TASK
Render each line of the material below as a JSON list of strings, with one string per line and any blank lines omitted.

[[ TASK MATERIAL open ]]

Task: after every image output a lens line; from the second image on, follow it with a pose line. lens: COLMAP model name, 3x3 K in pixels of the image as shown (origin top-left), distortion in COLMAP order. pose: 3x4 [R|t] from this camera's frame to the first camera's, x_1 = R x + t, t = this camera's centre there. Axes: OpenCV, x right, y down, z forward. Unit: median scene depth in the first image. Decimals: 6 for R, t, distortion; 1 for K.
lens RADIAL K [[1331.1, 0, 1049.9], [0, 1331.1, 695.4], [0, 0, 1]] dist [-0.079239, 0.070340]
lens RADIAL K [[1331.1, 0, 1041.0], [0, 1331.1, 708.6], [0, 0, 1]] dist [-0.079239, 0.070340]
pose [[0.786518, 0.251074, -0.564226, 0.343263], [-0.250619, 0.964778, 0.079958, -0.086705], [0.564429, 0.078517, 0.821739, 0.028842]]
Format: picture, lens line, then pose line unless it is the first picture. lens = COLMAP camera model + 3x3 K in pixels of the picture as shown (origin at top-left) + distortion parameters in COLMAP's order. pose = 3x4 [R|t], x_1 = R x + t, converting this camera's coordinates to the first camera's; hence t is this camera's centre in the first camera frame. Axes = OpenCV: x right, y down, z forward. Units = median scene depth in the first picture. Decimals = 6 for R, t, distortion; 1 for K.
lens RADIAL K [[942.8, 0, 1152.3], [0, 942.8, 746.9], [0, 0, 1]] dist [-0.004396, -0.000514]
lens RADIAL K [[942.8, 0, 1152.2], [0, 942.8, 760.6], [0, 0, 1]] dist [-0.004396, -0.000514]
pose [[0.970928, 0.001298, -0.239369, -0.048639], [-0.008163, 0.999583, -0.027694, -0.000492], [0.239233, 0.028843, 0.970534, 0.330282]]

[[ TASK MATERIAL closed ]]

TASK RESULT
[
  "Task: after every image output a lens line; from the second image on, follow it with a pose line. lens: COLMAP model name, 3x3 K in pixels of the image as shown (origin top-left), distortion in COLMAP order. pose: 3x4 [R|t] from this camera's frame to the first camera's, x_1 = R x + t, t = this camera's centre there. Axes: OpenCV, x right, y down, z forward. Unit: median scene depth in the first image. Decimals: 6 for R, t, distortion; 1 for K.",
  "lens RADIAL K [[1331.1, 0, 1049.9], [0, 1331.1, 695.4], [0, 0, 1]] dist [-0.079239, 0.070340]",
  "lens RADIAL K [[1331.1, 0, 1041.0], [0, 1331.1, 708.6], [0, 0, 1]] dist [-0.079239, 0.070340]",
  "pose [[0.786518, 0.251074, -0.564226, 0.343263], [-0.250619, 0.964778, 0.079958, -0.086705], [0.564429, 0.078517, 0.821739, 0.028842]]",
  "Format: picture, lens line, then pose line unless it is the first picture. lens = COLMAP camera model + 3x3 K in pixels of the picture as shown (origin at top-left) + distortion parameters in COLMAP's order. pose = 3x4 [R|t], x_1 = R x + t, converting this camera's coordinates to the first camera's; hence t is this camera's centre in the first camera frame. Axes = OpenCV: x right, y down, z forward. Units = median scene depth in the first picture. Decimals = 6 for R, t, distortion; 1 for K.",
  "lens RADIAL K [[942.8, 0, 1152.3], [0, 942.8, 746.9], [0, 0, 1]] dist [-0.004396, -0.000514]",
  "lens RADIAL K [[942.8, 0, 1152.2], [0, 942.8, 760.6], [0, 0, 1]] dist [-0.004396, -0.000514]",
  "pose [[0.970928, 0.001298, -0.239369, -0.048639], [-0.008163, 0.999583, -0.027694, -0.000492], [0.239233, 0.028843, 0.970534, 0.330282]]"
]